In the House, the drawing of district lines to benefit one party or the other, as well as other incumbent-protection factors, has, once again, left little room for competition. Nationwide, only 45 incumbents face serious competition, according to CQ's race-by-race analysis, a number split almost evenly between the parties.
But when Republican open seats are factored in, Democrats get the edge. They're favored to gain fewer than a dozen seats. Rothenberg predicts there could be little or no net change, or a Democratic gain of fewer than 10 seats.
That would still leave Democrats in charge, since they hold 233 of the 435 seats in the House. The Republicans would need to pick up 16 seats to regain control.
Wild cards. Presidential "coat-tails," a phenomenon more talked-about than real in recent years, could alter these predictions.
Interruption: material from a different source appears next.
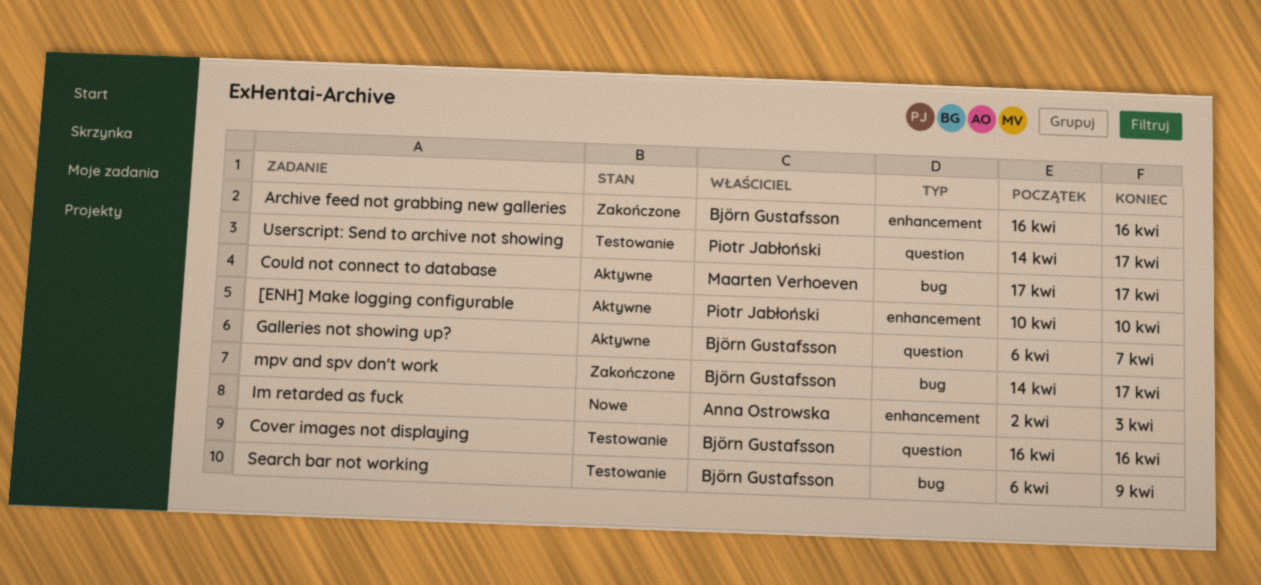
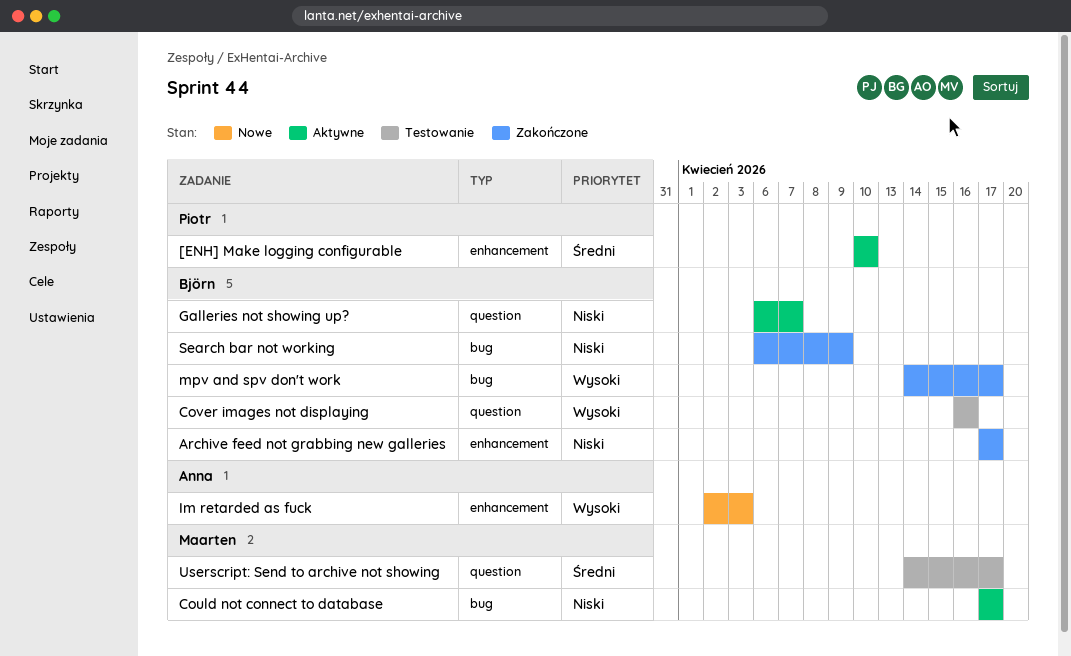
Archive feed not grabbing new galleries, start: Apr 16 -> Apr 17
Archive feed not grabbing new galleries, due: Apr 16 -> Apr 17
Search bar not working, status: Testowanie -> Zakończone
Userscript: Send to archive not showing, owner: Piotr Jabłoński -> Maarten Verhoeven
Winning candidates can, and do, sweep others into office, if they manage to get elected in a landslide.
But a presidential candidate can also have negative coattails. If the presidential primaries leave Republicans fractured, with conservatives staying home because they think their nominee is too liberal, the party's House and Senate candidates could get hurt.
And some Democrats are already worried about their candidates running away from the national ticket, particularly in Southern and Western states, if Hillary Rodham Clinton is the nominee.
Finally, though it probably won't change the overall balance on Capitol Hill, voter dissatisfaction could produce some surprises in congressional primaries that cost at least a few lawmakers their seats even before the November vote.
If there's a trend, it could become evident in Maryland. The state's Feb. 12 primary features a pair of intriguing intraparty battles, one on either side of the bay.
Rep. Wayne T. Gilchrest, a maverick Republican moderate whose district takes in the entire Eastern Shore and portions of the Baltimore suburbs, is facing a multi-candidate attack from the right. One of his opponents, state Sen. Andrew P. Harris, has the active support of former Gov. Robert L. Ehrlich Jr.
In Prince George's County, another veteran of the state's congressional delegation, Democratic Rep. Albert R. Wynn, is in a rematch with Donna Edwards, who came at him from the left and lost by fewer than 2,800 votes. There are some in Washington who think she could unseat him this time.